**Description of the task**:
Please copy each line of the data that includes the string "edge".

**Provided entries**:

——

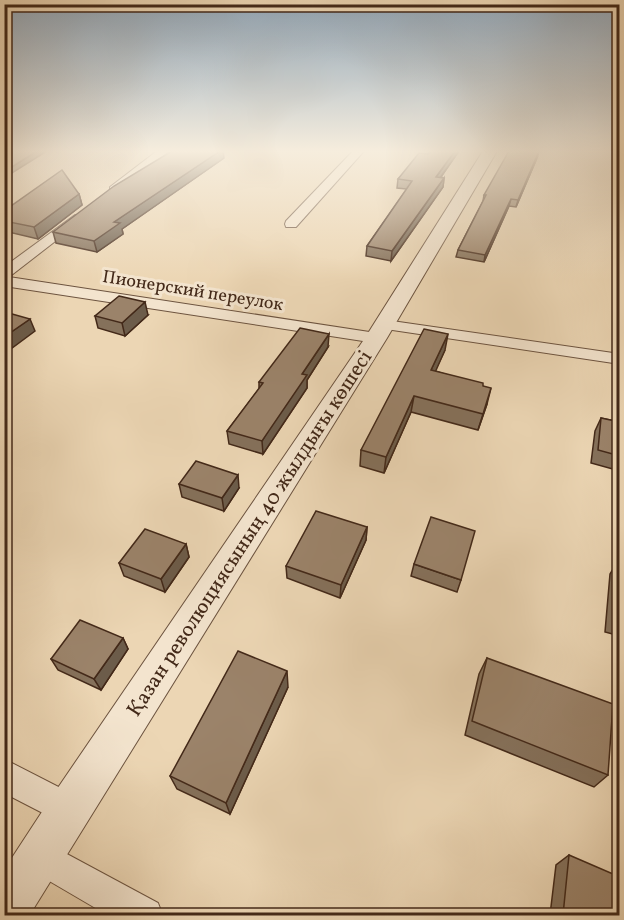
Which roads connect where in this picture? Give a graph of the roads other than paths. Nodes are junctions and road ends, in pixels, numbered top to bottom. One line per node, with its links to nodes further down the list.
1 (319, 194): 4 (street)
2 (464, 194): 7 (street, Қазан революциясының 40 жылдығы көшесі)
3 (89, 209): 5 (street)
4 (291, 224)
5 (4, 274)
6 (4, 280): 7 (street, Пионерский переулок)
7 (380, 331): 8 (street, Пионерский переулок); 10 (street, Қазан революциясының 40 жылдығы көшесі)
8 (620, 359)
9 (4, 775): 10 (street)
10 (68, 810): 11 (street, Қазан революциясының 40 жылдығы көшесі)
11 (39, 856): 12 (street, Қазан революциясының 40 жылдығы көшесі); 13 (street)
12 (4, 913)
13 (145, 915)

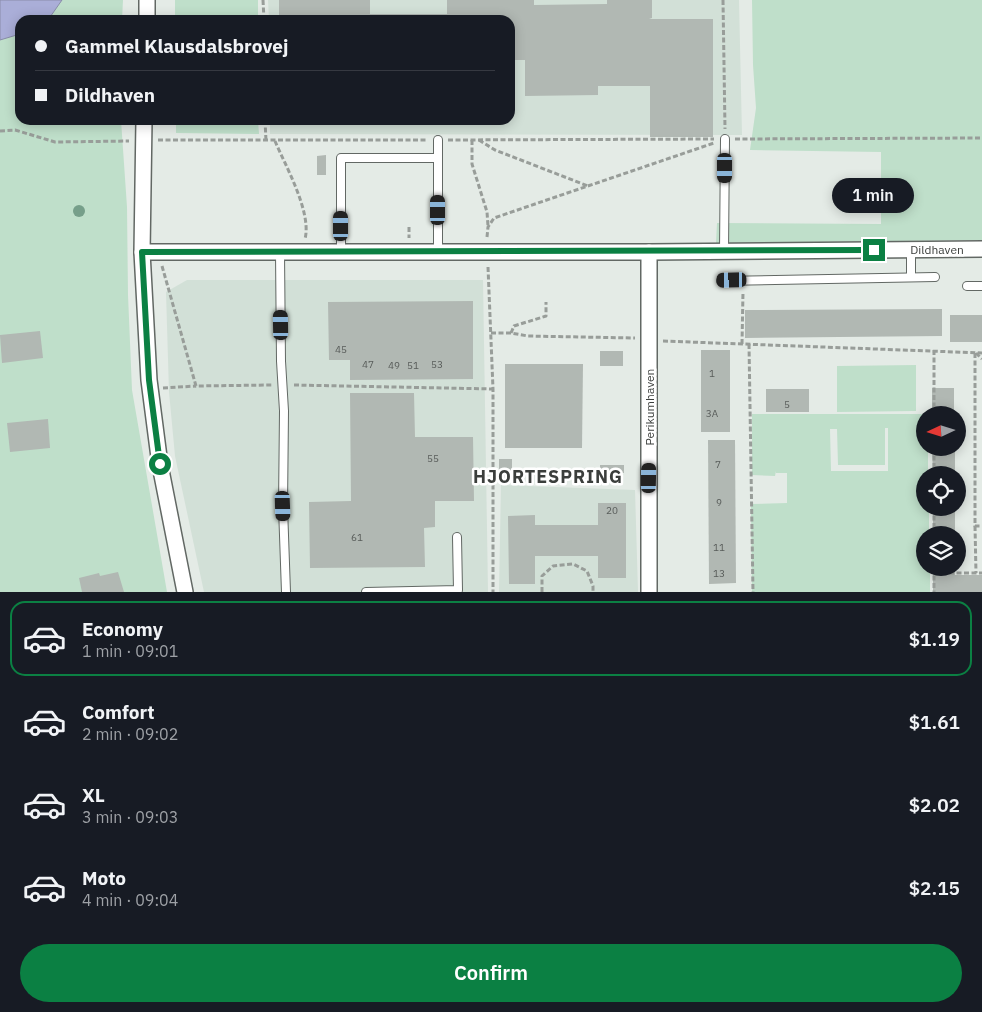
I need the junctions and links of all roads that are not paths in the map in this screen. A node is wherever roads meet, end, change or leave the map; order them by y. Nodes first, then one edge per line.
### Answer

——

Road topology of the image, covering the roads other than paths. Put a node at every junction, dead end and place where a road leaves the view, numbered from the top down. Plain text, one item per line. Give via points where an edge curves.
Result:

——

**Worked solution**:
I need the junctions and links of all roads that are not paths in the map in this screen. A node is wherever roads meet, end, change or leave the map; order them by y. Nodes first, then one edge per line.
Road topology of the image, covering the roads other than paths. Put a node at every junction, dead end and place where a road leaves the view, numbered from the top down. Plain text, one item per line. Give via points where an edge curves.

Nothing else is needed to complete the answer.